# Apistogramma cacatuoides - yes or no?



## punky (Feb 10, 2007)

I intend to keep apistogramma cactuoides in my 57g planted with a shoal of rummy nose tetras, 2 dwarf neon blue gouramis, amano shrimps and nerite snails. Any recommendations whether I should keep it or not in this tank? Also is the fish sensitive to CO2?

Thanks.


----------



## argblarg (Aug 10, 2006)

I have mine in a 75g planted w/ CO2 and they breed every 2 weeks like clockwork. There are plenty of tetras, some amanos (they do eat RCS for sure), celestial danios. Seem to be peacefully coexisting, but when there were a few other apistos in there with them and wigglers, there was a big war going on constantly.


----------



## punky (Feb 10, 2007)

I assume they are not sensitive to CO2 then. I am only worried about eating shrimps. It would be an expensive meal since amanos do not breed.


----------



## EahInMass (Aug 29, 2006)

I had a pair in with glass and amano shrimp and they didn't bother them at all. My community tank also housed rummynoses which were only harrassed when the pair bred and the rummynoses were looking to snack. My concern would be about how they would act with the gouramis since they are quite territorial.


----------



## siliconcarbide (Mar 8, 2006)

I bought a three some and got them last Tuesday. My tank has rummy nose tetras, julii corys, green neons, and amano shrimp. The fish pay no attention to the tank mates and have adjusted rather well. I think that they will be even nicer when they get old enough to breed. They seem to have a lot of personality. So far, so good.


----------



## hooha (Apr 21, 2005)

Amanos should be fine with Apistos, but smaller shrimp like cherries and the like will likely end up missing over time.
They are not overly sensitive to CO2, so if you have your levels stable for other fish they should do fine. Territorial pissings once they pair off are likely to occur.


----------



## Angry the Clown (Aug 26, 2006)

Would there be an issue with putting them with other Apistos, like a pair or two of GBR's in a heavily planted 75g? I have been toying with the idea of getting a pair of the caca's, but don't want huge problems by mixing Apisto species in the same tank.


----------



## hooha (Apr 21, 2005)

a 75 gallon should be enough room for 2 or 3 pair to make their own territories....


----------



## Left C (Jun 14, 2005)

Angry the Clown said:


> Would there be an issue with putting them with other Apistos, like a pair or two of GBR's in a heavily planted 75g? I have been toying with the idea of getting a pair of the caca's, but don't want huge problems by mixing Apisto species in the same tank.

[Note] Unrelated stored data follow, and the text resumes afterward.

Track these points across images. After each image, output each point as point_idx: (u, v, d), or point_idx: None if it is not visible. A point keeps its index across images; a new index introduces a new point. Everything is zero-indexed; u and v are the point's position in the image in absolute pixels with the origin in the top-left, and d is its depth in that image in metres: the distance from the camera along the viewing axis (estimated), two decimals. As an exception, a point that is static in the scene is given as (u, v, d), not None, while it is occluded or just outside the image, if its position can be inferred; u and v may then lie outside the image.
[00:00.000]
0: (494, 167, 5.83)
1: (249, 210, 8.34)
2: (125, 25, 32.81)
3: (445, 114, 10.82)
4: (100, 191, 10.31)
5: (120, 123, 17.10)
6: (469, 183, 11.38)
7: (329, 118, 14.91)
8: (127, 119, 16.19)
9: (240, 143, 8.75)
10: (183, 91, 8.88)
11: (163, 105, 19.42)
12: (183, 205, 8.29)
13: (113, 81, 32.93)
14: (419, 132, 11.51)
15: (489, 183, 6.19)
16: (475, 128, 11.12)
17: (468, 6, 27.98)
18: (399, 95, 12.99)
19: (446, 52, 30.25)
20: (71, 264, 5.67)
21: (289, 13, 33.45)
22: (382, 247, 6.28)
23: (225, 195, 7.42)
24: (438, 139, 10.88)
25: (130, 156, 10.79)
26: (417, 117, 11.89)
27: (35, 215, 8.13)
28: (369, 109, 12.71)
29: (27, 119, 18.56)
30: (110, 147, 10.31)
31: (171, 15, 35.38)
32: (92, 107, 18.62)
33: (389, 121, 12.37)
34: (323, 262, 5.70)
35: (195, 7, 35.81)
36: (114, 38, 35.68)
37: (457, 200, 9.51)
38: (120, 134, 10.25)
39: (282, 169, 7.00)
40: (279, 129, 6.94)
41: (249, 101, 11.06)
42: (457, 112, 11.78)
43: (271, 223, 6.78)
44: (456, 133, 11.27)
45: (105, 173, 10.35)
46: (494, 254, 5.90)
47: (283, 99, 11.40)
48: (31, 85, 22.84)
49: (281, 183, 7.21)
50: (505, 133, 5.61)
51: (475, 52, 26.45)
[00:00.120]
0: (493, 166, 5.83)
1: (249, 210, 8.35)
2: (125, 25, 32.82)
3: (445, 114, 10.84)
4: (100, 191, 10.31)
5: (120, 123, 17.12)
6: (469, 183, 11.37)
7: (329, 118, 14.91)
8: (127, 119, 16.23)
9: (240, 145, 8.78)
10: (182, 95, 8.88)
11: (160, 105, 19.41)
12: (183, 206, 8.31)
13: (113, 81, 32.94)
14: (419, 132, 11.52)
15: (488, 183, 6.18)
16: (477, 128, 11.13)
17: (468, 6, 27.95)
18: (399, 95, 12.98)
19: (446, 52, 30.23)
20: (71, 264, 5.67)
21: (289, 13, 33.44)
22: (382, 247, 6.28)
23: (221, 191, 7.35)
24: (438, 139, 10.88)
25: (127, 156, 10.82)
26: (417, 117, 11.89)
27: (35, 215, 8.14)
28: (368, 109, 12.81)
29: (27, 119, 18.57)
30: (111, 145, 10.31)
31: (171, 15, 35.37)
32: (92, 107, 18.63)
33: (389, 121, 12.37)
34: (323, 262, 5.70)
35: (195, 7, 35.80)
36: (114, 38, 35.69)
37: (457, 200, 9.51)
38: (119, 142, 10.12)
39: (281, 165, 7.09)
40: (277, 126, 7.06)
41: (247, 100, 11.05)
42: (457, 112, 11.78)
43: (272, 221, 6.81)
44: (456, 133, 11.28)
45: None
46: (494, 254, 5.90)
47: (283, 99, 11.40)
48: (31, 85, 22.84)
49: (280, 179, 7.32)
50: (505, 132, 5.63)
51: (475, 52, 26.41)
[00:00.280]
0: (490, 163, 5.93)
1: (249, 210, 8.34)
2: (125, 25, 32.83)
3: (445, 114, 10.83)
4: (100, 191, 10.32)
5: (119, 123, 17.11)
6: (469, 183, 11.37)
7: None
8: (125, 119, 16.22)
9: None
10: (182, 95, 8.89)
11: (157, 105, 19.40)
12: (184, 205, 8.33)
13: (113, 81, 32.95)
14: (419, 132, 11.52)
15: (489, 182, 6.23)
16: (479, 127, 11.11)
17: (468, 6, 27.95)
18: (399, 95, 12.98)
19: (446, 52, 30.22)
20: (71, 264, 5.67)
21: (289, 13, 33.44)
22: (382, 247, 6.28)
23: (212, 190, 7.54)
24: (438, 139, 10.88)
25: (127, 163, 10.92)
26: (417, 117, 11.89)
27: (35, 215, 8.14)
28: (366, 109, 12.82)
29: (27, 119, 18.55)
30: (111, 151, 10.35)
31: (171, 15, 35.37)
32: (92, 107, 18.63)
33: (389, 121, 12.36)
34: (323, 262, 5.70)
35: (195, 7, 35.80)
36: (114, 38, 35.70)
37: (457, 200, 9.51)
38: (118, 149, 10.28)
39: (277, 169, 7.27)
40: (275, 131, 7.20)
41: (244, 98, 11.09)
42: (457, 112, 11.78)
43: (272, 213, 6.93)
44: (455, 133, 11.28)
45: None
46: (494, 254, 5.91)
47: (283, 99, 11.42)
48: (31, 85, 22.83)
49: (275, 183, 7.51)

I had a threesome of _A. cacatuoides_ 'Orange Flash' in a heavily planted tank. I added a threesome of _A.agassizii_ and a threesome of _A. borellii_ 'Opal'. There was a pair of breeding Rams, a school of Red Phantom tetras and a school of Glow Light tetras plus otos, dwarf cories, Amano shrimp and a rubber lip pleco in the tank. The male cockatoo killed all the other Apistos. He never bothered any of the other fish or shrimp. It was odd, but he never bothered the rams. He was always laid back after that. It was a bad idea to mix all those Apistos. Then the cockatoos started breeding like clockwork.


----------



## Angry the Clown (Aug 26, 2006)

Left C said:


> I had a threesome of _A. cacatuoides_ 'Orange Flash' in a heavily planted tank. I added a threesome of _A.agassizii_ and a threesome of _A. borellii_ 'Opal'. There was a pair of breeding Rams, a school of Red Phantom tetras and a school of Glow Light tetras plus otos, dwarf cories, Amano shrimp and a rubber lip pleco in the tank. The male cockatoo killed all the other Apistos. He never bothered any of the other fish or shrimp. It was odd, but he never bothered the rams. He was always laid back after that. It was a bad idea to mix all those Apistos. Then the cockatoos started breeding like clockwork.


Perhaps it may be best to wait until I have my 20 gal tank up and running before making any hasty decisions on getting additional Apistos species. Thanks for letting us know of your experiences. The last thing I would want to do is get my blue rams killed. Besides, I have pretty hard water, and I have no intention of beginning a softening regime at this time.


----------



## IndianaSam (Mar 25, 2005)

hooha said:


> a 75 gallon should be enough room for 2 or 3 pair to make their own territories....


In a 75g, with cacatuoides, you should get 1 male and 5 or 6 females. Since cacatuoides is a harem breeder this will yield very interesting behavior. Also, since the male's territories are 3'x3' in the wild, even a 75g is too small for two males.

Sam


----------